BlackRock will allow retail investors to vote on proxy battles for the first time as it fends off criticism that its stance on environmental, social and governance issues is at odds with some of its shareholders.

The world’s largest asset manager plans a pilot with UK pooled funds to enable their investors to vote on contested proposals in 2023. Larry Fink, BlackRock’s chief executive, said technology was enabling a “revolution in shareholder democracy” that will “transform the relationship between asset owners and companies” as he announced the plans on Wednesday.

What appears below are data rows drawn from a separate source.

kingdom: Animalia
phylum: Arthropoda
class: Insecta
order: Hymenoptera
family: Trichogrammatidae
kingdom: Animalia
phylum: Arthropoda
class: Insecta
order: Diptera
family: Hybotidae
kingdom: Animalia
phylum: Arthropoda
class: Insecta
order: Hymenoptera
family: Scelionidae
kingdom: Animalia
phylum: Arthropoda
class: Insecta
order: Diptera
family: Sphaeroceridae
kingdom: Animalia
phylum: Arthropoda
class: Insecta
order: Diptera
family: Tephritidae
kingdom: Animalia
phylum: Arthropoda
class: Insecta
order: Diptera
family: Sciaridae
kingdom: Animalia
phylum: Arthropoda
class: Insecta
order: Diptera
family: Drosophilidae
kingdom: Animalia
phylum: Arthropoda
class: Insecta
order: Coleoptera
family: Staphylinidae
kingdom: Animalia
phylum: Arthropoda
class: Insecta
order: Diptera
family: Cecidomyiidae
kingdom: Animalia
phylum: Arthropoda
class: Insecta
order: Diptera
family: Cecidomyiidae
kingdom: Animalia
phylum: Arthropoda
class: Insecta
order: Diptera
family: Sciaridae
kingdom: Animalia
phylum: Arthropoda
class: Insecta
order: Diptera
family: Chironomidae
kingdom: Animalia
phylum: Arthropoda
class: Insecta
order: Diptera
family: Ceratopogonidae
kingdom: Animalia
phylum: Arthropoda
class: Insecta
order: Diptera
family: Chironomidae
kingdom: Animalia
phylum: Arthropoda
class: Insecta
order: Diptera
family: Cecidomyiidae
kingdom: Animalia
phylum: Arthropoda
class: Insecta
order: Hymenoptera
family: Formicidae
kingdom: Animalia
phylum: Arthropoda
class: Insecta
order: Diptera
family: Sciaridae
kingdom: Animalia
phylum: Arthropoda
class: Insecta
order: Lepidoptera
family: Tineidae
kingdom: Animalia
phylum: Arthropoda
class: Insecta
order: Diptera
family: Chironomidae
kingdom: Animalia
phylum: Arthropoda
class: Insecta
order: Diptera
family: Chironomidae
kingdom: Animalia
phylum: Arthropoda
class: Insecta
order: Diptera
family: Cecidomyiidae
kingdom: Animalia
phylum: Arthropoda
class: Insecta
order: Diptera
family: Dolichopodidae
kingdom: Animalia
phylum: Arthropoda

BlackRock’s one-year-old Voting Choice programme already allows institutional investors holding $1.8tn in assets to decide how they want their shares to be voted, and the owners of $452bn have done so. The UK pilot marks the first time that BlackRock will offer the same opportunity to smaller investors.

“It’s clear there are investors who don’t want to sit on the sidelines; they have a view on corporate governance, and they want a meaningful way to express those views,” Fink wrote in a letter to clients and company chief executives. “Voting Choice has the power to transform the relationship between asset owners and companies.”

BlackRock’s initiative to empower shareholders comes as the $8tn manager is under attack for its votes on environmental, social and governance matters. Republican treasurers in conservative US states have pulled more than $1bn from the group, alleging that it is hostile to fossil fuels. Some Democrats complain that the fund manager should be pushing companies harder to reduce carbon emissions.

Index-tracking funds run by BlackRock and competitors State Street and Vanguard control as much as 20 per cent of most large US public companies, so their votes on contested issues are closely watched. But BlackRock has come in for particular scrutiny as Fink has been outspoken about the group’s stewardship efforts to improve corporate governance and address climate change.

BlackRock said that automation and improved online communication were important to its efforts to offer individualised proxy voting options. In the UK, the manager will be working with Proxymity, a digital platform, to extend the Voting Choice programme to retail investors for the 2023 proxy season.

The fund manager already allows institutional investors to choose among voting their shares directly, letting BlackRock vote their shares or following one of 14 different proxy voting recommendations developed by advisers Glass Lewis or Institutional Shareholder Services.

Efforts to offer proxy voting choice to US small investors are complicated by laws that specify that the investment adviser of an American retail mutual or exchange traded fund is the one who votes the shares held by the fund.

But other asset managers are also trying to find ways to let retail investors vote. Charles Schwab’s asset management arm last month announced a pilot project that will poll investors in one mutual fund and two ETFs to gather their general preferences on core issues. Vanguard said on Wednesday that several of its equity index funds plan next year to “pilot a number of proxy voting policy options for individual investors to choose from”.